Фрагмент текста:
==========
Когда из Харькова мы повернули на Полтаву, нам невольно бросилась в глаза украинская природа; в октябре месяце мы видели перед собой деревья еще в листьях, — какое разнообразие и прелесть для живописца! перед нами были: пирамидальные тополи, берест, клен и разные фруктовые деревья, одни ярко желтые, другие оранжевые, третьи красные, тогда как там, на севере, в это время красуются одни голые прутья... розги!
Но вот показалась и Полтава. "Берег, берег, воскликнул я, конец нашему плаванию". Мы увидели за рекой Ворсклой, прежде всего, монастырь на горе, а потом возвышенную гористую местность, с несколькими оврагами и долинами, облупленную домами и хатами, над которыми рельефно возвышались три-четыре церкви и здания кадетского корпуса и института. Крутые и обрывистые спуски представлялись какими-то брустверами, окопами, укреплениями, недоставало лишь амбразур с орудиями, и невольно думалось, не остатки ли это окопов славной полтавской битвы Петра Великого со шведами? Поднимаясь на гору по вязкой, грязной дороге, мы, наконец, достигли постоялого двора. На утро следующего дня, расплатившись с извозчиком, я отпустил его и, напившись чаю, надел вице-мундир и отправился в корпус представиться директору генералу Струмилло.
На вопрос директора, я объяснил подробно — почему решился перевестись в Полтавский корпус и переговоры мои по этому делу с инспектором Ницкевичем. Директор, выслушав меня, сказал: "вы, господа столичные, очень ошибаетесь, полагая, что в провинции
— 683 —
и климат лучше, и жить дешевле, легче и покойнее. Вот поживете здесь, увидите сами, что эта за Аркадия! Квартир казенных учителям не полагается; вы получите, конечно, квартирных денег и за уроки рублей 300—400, ну вот и наслаждайтесь провинциальной жизнью". Пошел я от него, повесив нос, и даже пожалел, зачем я отпустил извозчика. Но что делать! посмотрю, что дальше будет.
На третий день я нанял себе квартиру, а через неделю другую, поближе к корпусу, а тут вернулся из Петербурга г. Ницкевич. Я пошел к нему и рассказал, как встретил меня директор. Он усмехнулся и заметил: "это пустяки, успокойтесь, все будет так, как я вам обещал". Действительно, все так и исполнилось, но не долго мне пришлось служить при Струмилло, которого кадеты звали Страшиллом. Он был человек тяжелый, неделикатный и крайне самолюбивый. Излишнее самолюбие его и погубило, и вот каким образом: 1-го января 1849 года все полтавское дворянство, в зале дворянского собрания, встречало новый год; тут же находились и корпусные чины с директором во главе. Во время тостов, инспектор корпуса, полковник Скалон, почтенная личность, обратился с бокалом прежде всего к губернатору Ознобишину, как и следовало. Это оскорбило Струмилло — и он в дерзких словах сделал Скалону, при всем собрании, выговор за то, что тот не обратился с первым тостом к своему начальнику. Скалон счел себя обиженным, дворянство приняло его сторону, и случай этот кончился весьма неблагоприятно для директора. В феврале месяце уже заговорили, что он выходит в отставку, а в мае уже приехал на его место ген. Врангель 1).
==========
Письменное задание: Продолжите отрывок о приезде в Полтаву, начав сразу после его последней фразы. Пункты ниже никак не связаны с отрывком о приезде в Полтаву.

Сохранённые данные:
==========
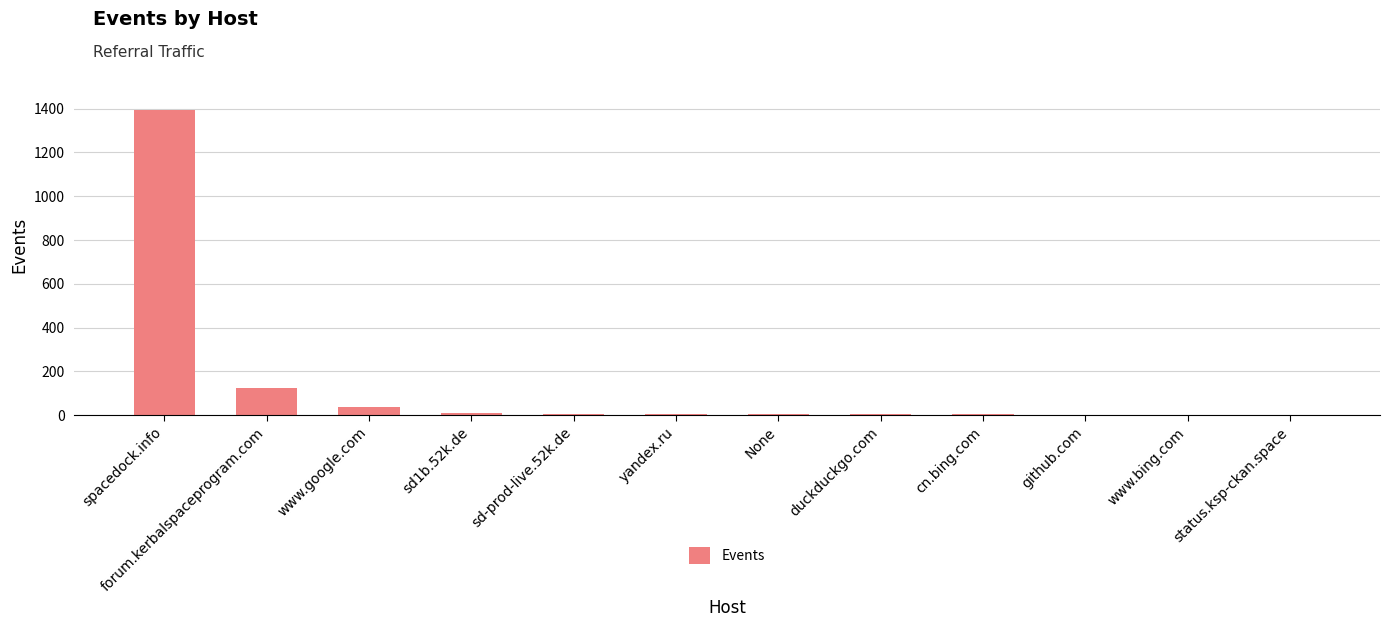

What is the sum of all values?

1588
==========
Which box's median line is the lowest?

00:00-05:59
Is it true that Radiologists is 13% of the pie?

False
==========
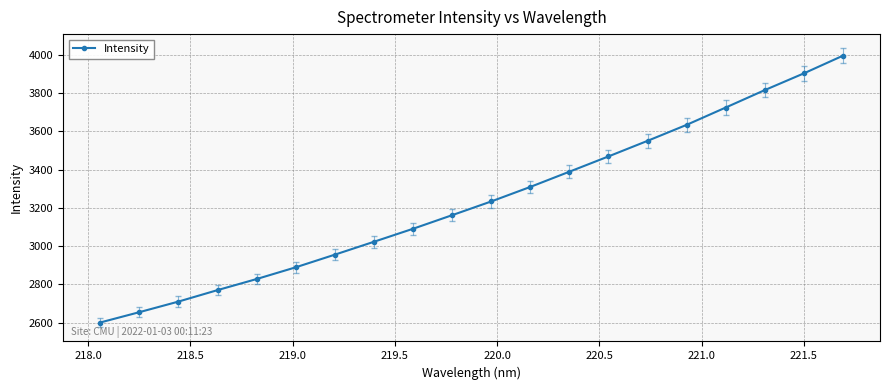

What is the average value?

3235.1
==========
Письменный ответ:
В течение семилетнего управления корпусом директора Врангеля, все шло, как по маслу; всем жилось хорошо и счастливо. У меня было довольно частных уроков, заказных работ, а также уроки в институте. За это же время в корпорации институтских, корпусных и гимназических учителей возникла благородная мысль об открытии в Полтаве женской гимназии. Средства для этого были добыты энергическими трудами и пожертвованиями учителей. Мы устраивали спектакли, литературные чтения, лотереи; сами и семейства наши лицедействовали; на лотереи жертвовали вещами; я, например, отдал копию с картины Тициана: "Воздадите божия Богови и кесарева кесарю", стоившую 100 рублей. Прочие тоже жертвовали ценные вещи, и таким образом составился достаточный капиталь; гимназию открыли и мы все обязались прослужить в ней семь лет безвозмездно,
1) См. Воспомин. о Полтавском корпусе в "Русск. Ст." изд. 1876 г., том LII, стр. 717-723. Ред.
— 684 —
и прослужили. После гимназия перешла в ведомство императрицы Марии и получила возможность существовать самостоятельно.
Но вот наступил 1856 год. Добрейший и почтеннейший наш Егор Петрович Врангель оставил службу по слабости здоровья. На место его прибыл, в июле месяце, с Кавказа какой-то генерал Юрьев, с супругой и дочкой — тут уже пойдет иная история, известная в преданиях Полтавского корпуса под названием Юрьевской эпохи. Впрочем, слава Богу, эпоха эта не была продолжительна, не более двух с половиной лета, но стоит десяти. Итак, генерал Юрьев прибыл к нам с Кавказа; какими доблестями он там отличался — неизвестно; но сделавшись начальником военно-учебного заведения, он выказал вполне анти-педагогические способности по управлению корпусом.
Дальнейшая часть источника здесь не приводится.